### Exercise tasks:
[A] Please list the practices that the article on Indigenous women's healing names as ways the Journey Women participants explored their healing.
[B] Copy the passage of the article on Indigenous women's healing starting with "Dr. Felice Yuen" and going on through "last few years.".
[C] According to the article on Indigenous women's healing, how many women did Journey Women bring together in 2010?

### Excerpt:
--- Begin ---

Empowering Indigenous Women in Prison

How Incarcerated Women Use Art to Heal

  • A brand new project that will focus on the healing of Indigenous women in a provincial incarceration setting through traditional art-based methods. Photo Courtesy Jenna MacLellan

Dr. Felice Yuen is soon to embark on a brand new project, one that will focus on the healing of Indigenous women in provincial incarceration through traditional art-based methods.

A professor in leisure sciences and applied human sciences at Concordia University, Yuen has long been involved in research with Indigenous women, and trying to understand and explore what healing means for them.

“For my PhD, I was working with Indigenous women in federal prison, and trying to understand how involvement and engagement in ceremony impacted their healing,” Yuen explained.

“My involvement with my PhD, these women, and the relationships I developed with [them] inspired me to continue this research when I was hired at Concordia.”

This upcoming project has been on Yuen’s mind for quite a while, especially in the last few years.
“People are seeing that we need change.

There’s an over-incarceration of Indigenous women everywhere, and Quebec is not an exception. We’ve got to do something about it.”
But in order to understand the purpose of this upcoming endeavour, it is important to take a look at the adventure that started it all: Journey Women.

Journey Women regrouped eight Indigenous women from Minwaashin Lodge, an Aboriginal support centre in Ottawa, back in 2010.

The project led the women—or artists—to explore their healing through ceremony, song and drumming, talking circles, and other techniques stemming from Indigenous cultures.

The knowledge gained through these processes would later help them create a body map that would serve them both as an emotional outlet—as part of their healing journey—and as a tool to illustrate their strength and resilience.

For the women at the Minwaashin Lodge, their experience of healing also gave them a desire to share their newly acquired knowledge, Yuen said.

--- End ---

### Supplied entries:
--- Begin ---

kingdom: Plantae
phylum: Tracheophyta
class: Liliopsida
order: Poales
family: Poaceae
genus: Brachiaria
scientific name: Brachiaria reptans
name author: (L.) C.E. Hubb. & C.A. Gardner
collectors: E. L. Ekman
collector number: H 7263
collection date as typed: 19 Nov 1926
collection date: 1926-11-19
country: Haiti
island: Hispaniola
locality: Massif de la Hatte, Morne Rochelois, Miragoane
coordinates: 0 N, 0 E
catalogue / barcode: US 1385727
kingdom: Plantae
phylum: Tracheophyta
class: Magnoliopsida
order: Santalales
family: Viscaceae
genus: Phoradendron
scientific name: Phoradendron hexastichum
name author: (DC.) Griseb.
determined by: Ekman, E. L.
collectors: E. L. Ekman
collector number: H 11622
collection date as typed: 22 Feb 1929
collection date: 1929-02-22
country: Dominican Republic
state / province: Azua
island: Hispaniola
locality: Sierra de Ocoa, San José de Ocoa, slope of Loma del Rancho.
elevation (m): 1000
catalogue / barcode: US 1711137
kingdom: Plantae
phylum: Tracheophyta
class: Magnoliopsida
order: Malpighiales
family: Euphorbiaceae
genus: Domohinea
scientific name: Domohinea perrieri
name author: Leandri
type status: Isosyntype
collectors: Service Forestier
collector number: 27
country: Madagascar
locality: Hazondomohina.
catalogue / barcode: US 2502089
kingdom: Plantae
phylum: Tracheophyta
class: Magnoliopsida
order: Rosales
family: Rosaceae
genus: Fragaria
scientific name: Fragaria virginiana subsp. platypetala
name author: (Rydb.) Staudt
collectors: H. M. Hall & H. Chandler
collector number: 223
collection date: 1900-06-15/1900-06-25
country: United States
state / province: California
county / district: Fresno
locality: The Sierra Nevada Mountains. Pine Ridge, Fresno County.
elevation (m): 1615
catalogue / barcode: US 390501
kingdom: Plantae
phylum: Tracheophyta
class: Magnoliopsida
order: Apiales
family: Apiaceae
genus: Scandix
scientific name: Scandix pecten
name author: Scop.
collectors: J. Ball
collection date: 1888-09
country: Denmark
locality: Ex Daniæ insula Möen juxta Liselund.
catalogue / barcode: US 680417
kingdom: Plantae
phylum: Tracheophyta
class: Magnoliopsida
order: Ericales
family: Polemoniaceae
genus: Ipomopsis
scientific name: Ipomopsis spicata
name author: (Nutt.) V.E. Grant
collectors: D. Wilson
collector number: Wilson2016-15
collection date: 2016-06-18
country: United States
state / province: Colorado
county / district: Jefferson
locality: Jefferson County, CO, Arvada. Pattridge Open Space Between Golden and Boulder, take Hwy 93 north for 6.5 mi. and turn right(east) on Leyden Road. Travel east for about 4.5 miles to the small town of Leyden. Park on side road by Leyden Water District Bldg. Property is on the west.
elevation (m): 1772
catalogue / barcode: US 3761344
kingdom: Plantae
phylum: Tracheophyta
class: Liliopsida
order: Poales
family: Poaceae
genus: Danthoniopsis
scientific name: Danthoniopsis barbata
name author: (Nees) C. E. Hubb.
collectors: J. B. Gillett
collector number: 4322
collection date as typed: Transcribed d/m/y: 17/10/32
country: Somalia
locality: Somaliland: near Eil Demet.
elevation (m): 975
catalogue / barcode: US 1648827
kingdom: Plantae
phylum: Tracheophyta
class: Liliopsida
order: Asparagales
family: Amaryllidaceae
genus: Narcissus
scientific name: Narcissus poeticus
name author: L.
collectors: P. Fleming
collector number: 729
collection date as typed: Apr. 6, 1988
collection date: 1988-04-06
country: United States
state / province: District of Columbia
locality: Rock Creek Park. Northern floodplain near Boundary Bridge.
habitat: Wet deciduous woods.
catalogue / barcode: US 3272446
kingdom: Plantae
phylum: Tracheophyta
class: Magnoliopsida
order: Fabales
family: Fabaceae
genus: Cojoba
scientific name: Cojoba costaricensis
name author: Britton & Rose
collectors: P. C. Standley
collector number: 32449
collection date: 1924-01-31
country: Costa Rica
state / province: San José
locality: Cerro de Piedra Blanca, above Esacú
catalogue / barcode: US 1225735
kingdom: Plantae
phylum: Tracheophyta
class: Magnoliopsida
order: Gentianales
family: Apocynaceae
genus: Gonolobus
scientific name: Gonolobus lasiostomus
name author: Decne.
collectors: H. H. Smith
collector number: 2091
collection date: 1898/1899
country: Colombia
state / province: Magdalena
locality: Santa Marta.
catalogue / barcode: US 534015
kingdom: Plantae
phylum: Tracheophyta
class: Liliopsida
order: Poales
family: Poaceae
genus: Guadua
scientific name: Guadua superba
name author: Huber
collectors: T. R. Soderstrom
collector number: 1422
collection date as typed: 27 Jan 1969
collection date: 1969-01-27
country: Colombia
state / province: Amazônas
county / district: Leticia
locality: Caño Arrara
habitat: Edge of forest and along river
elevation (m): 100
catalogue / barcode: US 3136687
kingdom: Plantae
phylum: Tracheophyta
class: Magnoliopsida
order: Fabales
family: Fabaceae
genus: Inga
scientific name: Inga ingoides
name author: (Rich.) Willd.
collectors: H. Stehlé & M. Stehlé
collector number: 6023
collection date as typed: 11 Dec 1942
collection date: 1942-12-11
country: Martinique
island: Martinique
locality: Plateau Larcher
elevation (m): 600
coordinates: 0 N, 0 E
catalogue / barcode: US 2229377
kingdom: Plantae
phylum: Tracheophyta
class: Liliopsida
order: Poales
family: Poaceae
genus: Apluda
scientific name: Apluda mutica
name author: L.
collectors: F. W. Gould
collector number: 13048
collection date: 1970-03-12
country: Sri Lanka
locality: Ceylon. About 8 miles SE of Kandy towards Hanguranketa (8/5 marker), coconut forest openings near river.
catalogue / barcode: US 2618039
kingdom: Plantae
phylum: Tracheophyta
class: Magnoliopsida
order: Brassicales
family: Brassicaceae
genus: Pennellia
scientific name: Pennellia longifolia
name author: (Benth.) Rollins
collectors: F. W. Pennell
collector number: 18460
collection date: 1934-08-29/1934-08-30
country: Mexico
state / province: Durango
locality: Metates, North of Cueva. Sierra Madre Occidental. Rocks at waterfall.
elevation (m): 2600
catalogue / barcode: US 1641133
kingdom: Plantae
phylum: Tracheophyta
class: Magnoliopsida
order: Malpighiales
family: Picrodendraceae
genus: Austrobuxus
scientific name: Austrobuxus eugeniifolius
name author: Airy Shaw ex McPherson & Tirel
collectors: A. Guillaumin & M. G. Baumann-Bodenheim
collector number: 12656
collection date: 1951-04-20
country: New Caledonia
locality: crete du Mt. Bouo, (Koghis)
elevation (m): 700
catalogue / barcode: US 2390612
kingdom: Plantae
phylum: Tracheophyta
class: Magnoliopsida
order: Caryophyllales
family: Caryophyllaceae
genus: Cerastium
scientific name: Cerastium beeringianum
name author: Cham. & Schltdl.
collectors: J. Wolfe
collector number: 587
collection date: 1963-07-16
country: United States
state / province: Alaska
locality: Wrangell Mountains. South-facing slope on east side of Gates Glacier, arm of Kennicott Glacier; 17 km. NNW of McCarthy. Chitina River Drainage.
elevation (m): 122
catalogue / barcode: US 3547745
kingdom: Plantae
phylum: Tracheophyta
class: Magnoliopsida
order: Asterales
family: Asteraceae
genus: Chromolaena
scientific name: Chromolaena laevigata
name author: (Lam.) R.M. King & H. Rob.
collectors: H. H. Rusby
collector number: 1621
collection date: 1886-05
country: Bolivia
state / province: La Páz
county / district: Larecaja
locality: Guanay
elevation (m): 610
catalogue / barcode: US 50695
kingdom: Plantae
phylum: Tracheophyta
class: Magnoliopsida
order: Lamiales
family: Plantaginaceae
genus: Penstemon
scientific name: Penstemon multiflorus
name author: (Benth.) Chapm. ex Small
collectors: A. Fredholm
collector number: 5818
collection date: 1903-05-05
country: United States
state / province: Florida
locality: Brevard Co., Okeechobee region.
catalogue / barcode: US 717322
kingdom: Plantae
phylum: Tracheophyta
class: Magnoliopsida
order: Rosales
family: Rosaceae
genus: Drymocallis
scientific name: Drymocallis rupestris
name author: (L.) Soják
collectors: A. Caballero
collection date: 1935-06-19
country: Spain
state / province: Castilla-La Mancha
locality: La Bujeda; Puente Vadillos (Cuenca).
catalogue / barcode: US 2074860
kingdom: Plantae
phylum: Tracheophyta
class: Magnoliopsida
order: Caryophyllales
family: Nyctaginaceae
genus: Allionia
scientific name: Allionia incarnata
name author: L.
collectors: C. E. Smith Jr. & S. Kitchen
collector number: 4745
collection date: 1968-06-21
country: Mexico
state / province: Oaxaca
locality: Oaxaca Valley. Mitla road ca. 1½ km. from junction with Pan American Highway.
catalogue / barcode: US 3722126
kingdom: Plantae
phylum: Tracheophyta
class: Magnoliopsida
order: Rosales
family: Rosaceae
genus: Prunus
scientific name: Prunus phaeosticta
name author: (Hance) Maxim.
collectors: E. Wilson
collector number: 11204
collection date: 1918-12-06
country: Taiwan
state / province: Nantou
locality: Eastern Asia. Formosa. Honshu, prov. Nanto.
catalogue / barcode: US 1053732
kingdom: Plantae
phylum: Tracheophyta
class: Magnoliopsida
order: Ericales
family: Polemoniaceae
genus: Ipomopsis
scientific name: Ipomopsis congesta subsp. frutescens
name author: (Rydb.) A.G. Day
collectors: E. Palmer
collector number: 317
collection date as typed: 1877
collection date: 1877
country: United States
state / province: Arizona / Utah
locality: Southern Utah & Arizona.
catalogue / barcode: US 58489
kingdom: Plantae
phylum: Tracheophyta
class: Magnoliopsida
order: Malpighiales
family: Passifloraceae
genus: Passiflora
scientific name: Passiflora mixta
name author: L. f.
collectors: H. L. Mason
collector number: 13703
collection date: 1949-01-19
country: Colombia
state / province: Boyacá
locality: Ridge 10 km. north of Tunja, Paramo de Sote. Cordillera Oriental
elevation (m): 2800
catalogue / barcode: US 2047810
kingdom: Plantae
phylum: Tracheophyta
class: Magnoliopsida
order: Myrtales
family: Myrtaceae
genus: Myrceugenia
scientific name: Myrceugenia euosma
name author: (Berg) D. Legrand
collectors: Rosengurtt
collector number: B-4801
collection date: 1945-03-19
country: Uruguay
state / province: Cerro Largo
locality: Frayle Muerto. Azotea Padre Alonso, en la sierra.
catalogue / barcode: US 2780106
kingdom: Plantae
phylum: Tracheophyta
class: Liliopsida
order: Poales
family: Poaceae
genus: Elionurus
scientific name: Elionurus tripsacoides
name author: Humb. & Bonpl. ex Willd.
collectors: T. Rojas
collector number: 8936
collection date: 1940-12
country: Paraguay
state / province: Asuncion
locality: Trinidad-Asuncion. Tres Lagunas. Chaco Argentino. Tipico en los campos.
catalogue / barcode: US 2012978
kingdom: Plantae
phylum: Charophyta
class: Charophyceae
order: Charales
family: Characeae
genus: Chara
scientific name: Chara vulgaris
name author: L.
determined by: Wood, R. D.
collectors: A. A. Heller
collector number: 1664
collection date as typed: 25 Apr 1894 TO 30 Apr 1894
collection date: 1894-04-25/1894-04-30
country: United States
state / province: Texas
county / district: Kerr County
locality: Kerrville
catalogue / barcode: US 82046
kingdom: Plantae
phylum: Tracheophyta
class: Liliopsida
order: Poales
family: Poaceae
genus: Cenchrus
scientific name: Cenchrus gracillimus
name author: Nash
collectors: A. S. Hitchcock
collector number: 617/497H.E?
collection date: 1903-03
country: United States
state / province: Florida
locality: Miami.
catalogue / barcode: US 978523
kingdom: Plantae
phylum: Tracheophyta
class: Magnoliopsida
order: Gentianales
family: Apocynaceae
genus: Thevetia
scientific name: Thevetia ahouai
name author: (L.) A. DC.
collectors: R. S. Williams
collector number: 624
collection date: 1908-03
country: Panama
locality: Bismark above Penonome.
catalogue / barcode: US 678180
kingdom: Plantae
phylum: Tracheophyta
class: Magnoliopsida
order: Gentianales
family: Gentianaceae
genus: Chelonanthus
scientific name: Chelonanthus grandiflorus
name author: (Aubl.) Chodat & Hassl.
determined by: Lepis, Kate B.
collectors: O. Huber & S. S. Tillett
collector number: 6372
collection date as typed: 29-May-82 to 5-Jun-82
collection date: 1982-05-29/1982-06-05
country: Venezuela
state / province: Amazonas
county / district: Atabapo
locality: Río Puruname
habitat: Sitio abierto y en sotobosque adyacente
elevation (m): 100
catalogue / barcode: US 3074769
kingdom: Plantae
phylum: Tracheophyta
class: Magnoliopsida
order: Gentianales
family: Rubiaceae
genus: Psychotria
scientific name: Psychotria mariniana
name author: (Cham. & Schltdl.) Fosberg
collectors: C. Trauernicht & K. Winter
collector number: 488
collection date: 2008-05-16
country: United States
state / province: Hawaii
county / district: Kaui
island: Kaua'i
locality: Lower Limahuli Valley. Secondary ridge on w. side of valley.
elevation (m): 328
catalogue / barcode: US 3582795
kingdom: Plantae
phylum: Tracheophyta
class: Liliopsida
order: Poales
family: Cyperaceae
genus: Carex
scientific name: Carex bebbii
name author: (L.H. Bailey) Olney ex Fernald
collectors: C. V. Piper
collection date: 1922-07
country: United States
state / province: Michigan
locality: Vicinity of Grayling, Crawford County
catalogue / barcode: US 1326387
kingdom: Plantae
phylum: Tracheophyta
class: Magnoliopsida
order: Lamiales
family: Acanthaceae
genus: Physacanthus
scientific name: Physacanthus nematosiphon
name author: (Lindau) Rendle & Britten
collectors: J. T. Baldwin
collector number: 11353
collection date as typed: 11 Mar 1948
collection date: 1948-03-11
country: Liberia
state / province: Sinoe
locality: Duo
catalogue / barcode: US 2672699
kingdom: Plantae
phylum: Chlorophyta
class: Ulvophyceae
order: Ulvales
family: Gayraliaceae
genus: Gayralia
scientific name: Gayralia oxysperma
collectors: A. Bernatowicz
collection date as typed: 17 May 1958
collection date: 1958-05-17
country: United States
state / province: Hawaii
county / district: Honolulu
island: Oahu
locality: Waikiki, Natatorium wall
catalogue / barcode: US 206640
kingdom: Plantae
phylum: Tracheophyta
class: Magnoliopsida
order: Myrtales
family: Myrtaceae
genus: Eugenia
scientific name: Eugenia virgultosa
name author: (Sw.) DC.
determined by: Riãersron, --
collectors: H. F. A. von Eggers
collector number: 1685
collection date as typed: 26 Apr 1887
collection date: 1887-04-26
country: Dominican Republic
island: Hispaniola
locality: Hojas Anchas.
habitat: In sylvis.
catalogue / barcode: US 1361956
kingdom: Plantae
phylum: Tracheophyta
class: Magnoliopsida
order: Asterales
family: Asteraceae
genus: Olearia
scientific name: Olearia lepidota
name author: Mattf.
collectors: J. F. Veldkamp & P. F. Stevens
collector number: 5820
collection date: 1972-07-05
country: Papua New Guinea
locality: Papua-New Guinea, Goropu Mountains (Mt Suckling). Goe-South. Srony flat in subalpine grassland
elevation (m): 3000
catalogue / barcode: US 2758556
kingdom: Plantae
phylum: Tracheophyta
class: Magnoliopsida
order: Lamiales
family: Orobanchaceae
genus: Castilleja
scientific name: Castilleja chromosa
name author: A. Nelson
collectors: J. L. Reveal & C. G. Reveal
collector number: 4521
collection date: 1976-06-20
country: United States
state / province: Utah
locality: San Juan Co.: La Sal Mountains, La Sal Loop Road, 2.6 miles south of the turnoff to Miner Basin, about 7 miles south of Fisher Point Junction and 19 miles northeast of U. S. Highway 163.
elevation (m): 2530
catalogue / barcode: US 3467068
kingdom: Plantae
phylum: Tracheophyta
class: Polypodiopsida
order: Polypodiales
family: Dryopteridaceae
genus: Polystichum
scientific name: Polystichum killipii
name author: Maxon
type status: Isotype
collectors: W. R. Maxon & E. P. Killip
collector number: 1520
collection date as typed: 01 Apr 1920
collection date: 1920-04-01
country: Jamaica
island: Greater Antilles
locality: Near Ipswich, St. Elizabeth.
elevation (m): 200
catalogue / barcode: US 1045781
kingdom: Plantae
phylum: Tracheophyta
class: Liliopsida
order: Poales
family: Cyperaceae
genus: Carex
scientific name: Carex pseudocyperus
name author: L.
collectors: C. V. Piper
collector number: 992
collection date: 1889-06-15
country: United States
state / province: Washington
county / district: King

--- End ---

### Answers given:
[A]
- Ceremony
- Song and drumming
- Talking circles

[B]
Dr. Felice Yuen is soon to embark on a brand new project, one that will focus on the healing of Indigenous women in provincial incarceration through traditional art-based methods.

A professor in leisure sciences and applied human sciences at Concordia University, Yuen has long been involved in research with Indigenous women, and trying to understand and explore what healing means for them.

“For my PhD, I was working with Indigenous women in federal prison, and trying to understand how involvement and engagement in ceremony impacted their healing,” Yuen explained.

“My involvement with my PhD, these women, and the relationships I developed with [them] inspired me to continue this research when I was hired at Concordia.”

This upcoming project has been on Yuen’s mind for quite a while, especially in the last few years.

[C] Eight Indigenous women from Minwaashin Lodge in Ottawa.